The California Department of Water Resources said Thursday that the snowpack is already at 71 percent of average for the state’s rainy season, which typically reaches its maximum by April 1.

Snowpack Was 67 Percent on Jan. 3

The department’s John King said the second survey of the season found “a significant increase” from the previous tally. The Sierra snowpack was 67 percent of normal Jan. 3.

At the site, the snow depth measured 50 inches with a snow-water equivalent of 18 inches Thursday.

On Jan. 3, the measurements were 25.5 inches and 9 inches, respectively. And on Feb. 1, 2018, Phillips Station had a snow-water equivalent only 14 percent of average.

When the Sierra Nevada snowpack melts in spring and summer it provides about 30 percent of California’s water needs. Persistent drought has also dried out trees and brush, contributing to severe wildfires.

More Rain and Snow on the Way

The measurement came as wet and snowy January ended with yet another storm impacting the state and another, potentially more potent, tempest following about a day behind.

A three-year drought emergency ended in 2017, but officials said water conservation efforts must continue.

California typically gets about two-thirds of its annual rainfall between December and March.

About Phillips Station

DWR has conducted manual snow surveys at Phillips Station since 1964, recording both depth and snow water equivalent. Snow water equivalent is the depth of water that theoretically would result if the entire snowpack melted instantaneously. That measurement allows for a more accurate forecast of spring runoff.

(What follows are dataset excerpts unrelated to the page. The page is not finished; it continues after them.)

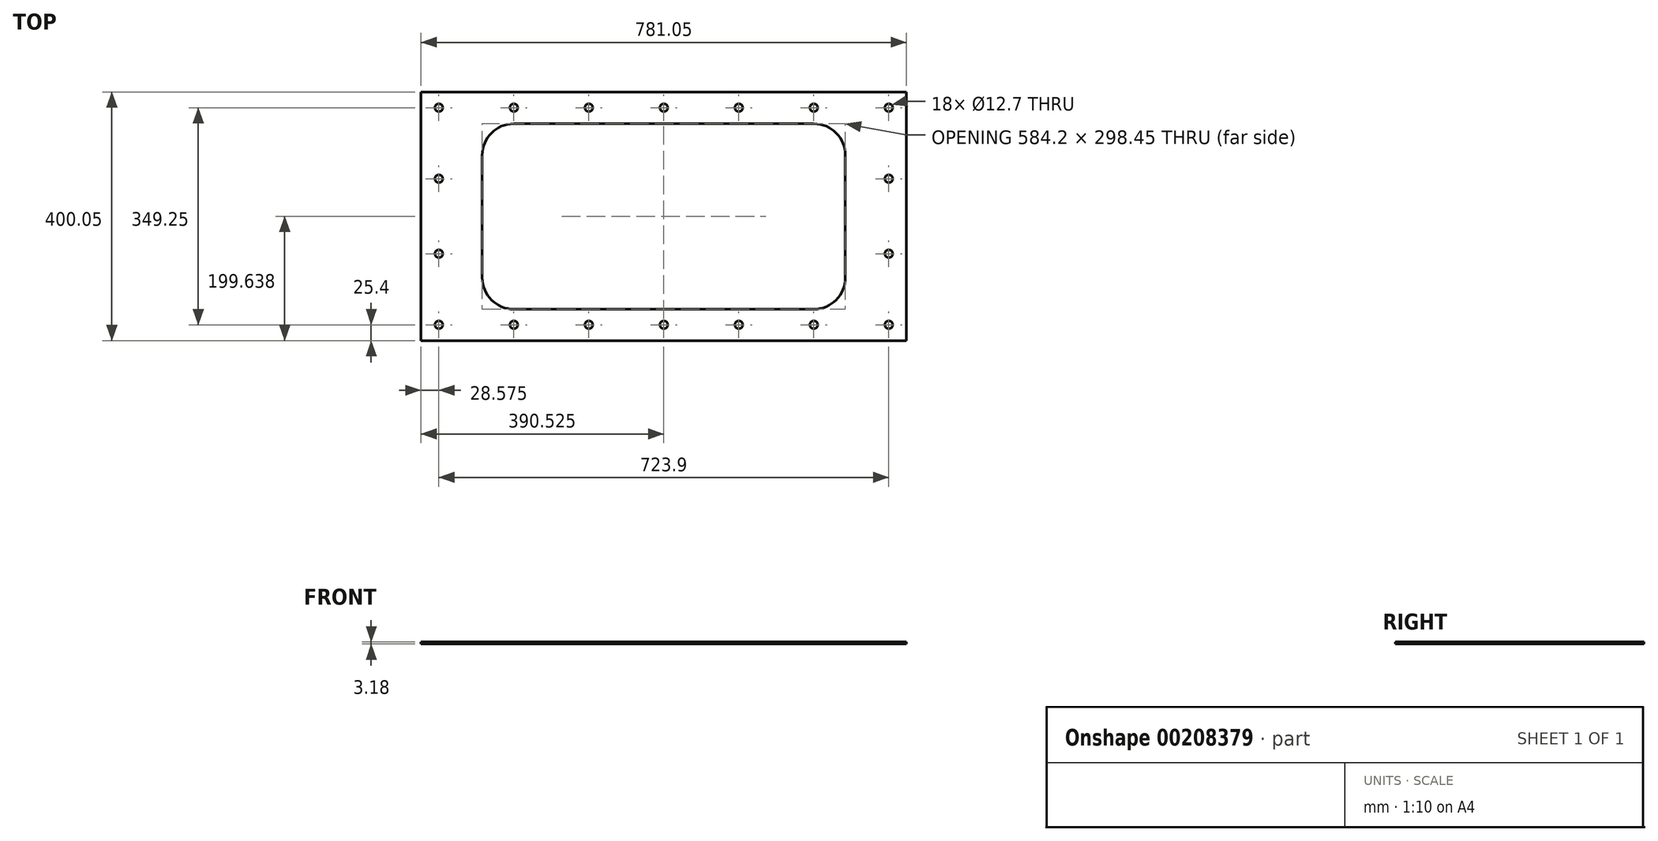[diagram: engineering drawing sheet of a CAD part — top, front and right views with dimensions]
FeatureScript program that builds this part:
annotation { "Feature Type Name" : "Feature", "Feature Type Description" : "" }
export const myFeature = defineFeature(function(context is Context, id is Id, definition is map)
    precondition{}
    {
        {
            var Q0;
            Q0=qCreatedBy(makeId("Top.planeOp"),FACE);
            var sketch = newSketch(context, id + "F0", { "sketchPlane" : qUnion([Q0])});
            skLineSegment(sketch, "E0.bottom", {"start": v(0, 0) * mm, "end": v(781.05, 0) * mm});
            skLineSegment(sketch, "E0.top", {"start": v(0, 400.05) * mm, "end": v(781.05, 400.05) * mm});
            skLineSegment(sketch, "E0.left", {"start": v(0, 0) * mm, "end": v(0, 400.05) * mm});
            skLineSegment(sketch, "E0.right", {"start": v(781.05, 0) * mm, "end": v(781.05, 400.05) * mm});
            skLineSegment(sketch, "E1", {"start": v(0, 400.05) * mm, "end": v(781.05, 0) * mm, "construction": true});
            skLineSegment(sketch, "E2", {"start": v(781.05, 400.05) * mm, "end": v(0, 0) * mm, "construction": true});
            skLineSegment(sketch, "E3.bottom", {"start": v(149.22, 50.41) * mm, "end": v(631.83, 50.41) * mm});
            skLineSegment(sketch, "E3.top", {"start": v(149.22, 348.86) * mm, "end": v(631.83, 348.86) * mm});
            skLineSegment(sketch, "E3.left", {"start": v(98.42, 101.21) * mm, "end": v(98.42, 298.06) * mm});
            skLineSegment(sketch, "E3.right", {"start": v(682.62, 101.21) * mm, "end": v(682.62, 298.06) * mm});
            skPoint(sketch, "E4.visualSharp", {"position": v(98.42, 348.86) * mm});
            skArc(sketch, "E4.filletArc", {"start": v(149.22, 348.86) * mm, "mid": v(113.3, 333.98) * mm, "end": v(98.42, 298.06) * mm});
            skPoint(sketch, "E5.visualSharp", {"position": v(98.42, 50.41) * mm});
            skArc(sketch, "E5.filletArc", {"start": v(98.42, 101.21) * mm, "mid": v(113.3, 65.3) * mm, "end": v(149.22, 50.41) * mm});
            skPoint(sketch, "E6.visualSharp", {"position": v(682.62, 50.41) * mm});
            skArc(sketch, "E6.filletArc", {"start": v(631.83, 50.41) * mm, "mid": v(667.75, 65.3) * mm, "end": v(682.62, 101.21) * mm});
            skArc(sketch, "E7.filletArc", {"start": v(682.62, 298.06) * mm, "mid": v(667.75, 333.98) * mm, "end": v(631.83, 348.86) * mm});
            skCircle(sketch, "E8", {"center": v(752.48, 374.65) * mm, "radius": 6.35 * mm});
            skCircle(sketch, "E9", {"center": v(752.48, 260.35) * mm, "radius": 6.35 * mm});
            skCircle(sketch, "E10", {"center": v(752.48, 139.7) * mm, "radius": 6.35 * mm});
            skCircle(sketch, "E11", {"center": v(752.48, 25.4) * mm, "radius": 6.35 * mm});
            skLineSegment(sketch, "E12", {"start": v(390.53, 439.08) * mm, "end": v(390.53, -56.66) * mm, "construction": true});
            skPoint(sketch, "E12.startSnap0", {"position": v(390.53, 400.05) * mm});
            skLineSegment(sketch, "E13", {"start": v(-53.69, 200.03) * mm, "end": v(851.39, 200.03) * mm, "construction": true});
            skPoint(sketch, "E13.startSnap0", {"position": v(0, 200.03) * mm});
            skPoint(sketch, "E13.endSnap0", {"position": v(781.05, 200.03) * mm});
            skCircle(sketch, "E14.MirrorC", {"center": v(28.58, 374.65) * mm, "radius": 6.35 * mm});
            skCircle(sketch, "E15.MirrorC", {"center": v(28.58, 260.35) * mm, "radius": 6.35 * mm});
            skCircle(sketch, "E16.MirrorC", {"center": v(28.58, 139.7) * mm, "radius": 6.35 * mm});
            skCircle(sketch, "E17.MirrorC", {"center": v(28.58, 25.4) * mm, "radius": 6.35 * mm});
            skCircle(sketch, "E18", {"center": v(149.23, 374.65) * mm, "radius": 6.35 * mm});
            skCircle(sketch, "E19", {"center": v(269.88, 374.65) * mm, "radius": 6.35 * mm});
            skCircle(sketch, "E20", {"center": v(390.53, 374.65) * mm, "radius": 6.35 * mm});
            skCircle(sketch, "E21", {"center": v(511.18, 374.65) * mm, "radius": 6.35 * mm});
            skCircle(sketch, "E22", {"center": v(631.83, 374.65) * mm, "radius": 6.35 * mm});
            skCircle(sketch, "E23.MirrorC", {"center": v(149.23, 25.4) * mm, "radius": 6.35 * mm});
            skCircle(sketch, "E24.MirrorC", {"center": v(269.88, 25.4) * mm, "radius": 6.35 * mm});
            skCircle(sketch, "E25.MirrorC", {"center": v(390.53, 25.4) * mm, "radius": 6.35 * mm});
            skCircle(sketch, "E26.MirrorC", {"center": v(511.18, 25.4) * mm, "radius": 6.35 * mm});
            skCircle(sketch, "E27.MirrorC", {"center": v(631.83, 25.4) * mm, "radius": 6.35 * mm});
            skSolve(sketch);
        }
        {
            var Q0;
            Q0=makeQuery(id+"F0.imprint","IMPRINT",FACE,{"disambiguationData":[TD([[makeQuery(id+"F0.imprint","IMPRINT",EDGE,{"derivedFrom":sQuery(id+"F0.wireOp",EDGE,"E0.bottom")}),1.0]])]});
            extrude(context, id + "F1", {"entities" : qUnion([Q0]), "depth" : 3.17 * mm});
        }
    });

DWR conducts five snow surveys each winter — near the first of January, February, March, April, and May — at Phillips Station in the Sierra Nevada just off Highway 50 near Sierra-at-Tahoe.

The Phillips snow course is one of hundreds that will be surveyed manually throughout the winter. Manual measurements augment the electronic readings from about 100 snow pillows in the Sierra Nevada that provide a current snapshot of the water content in the snowpack.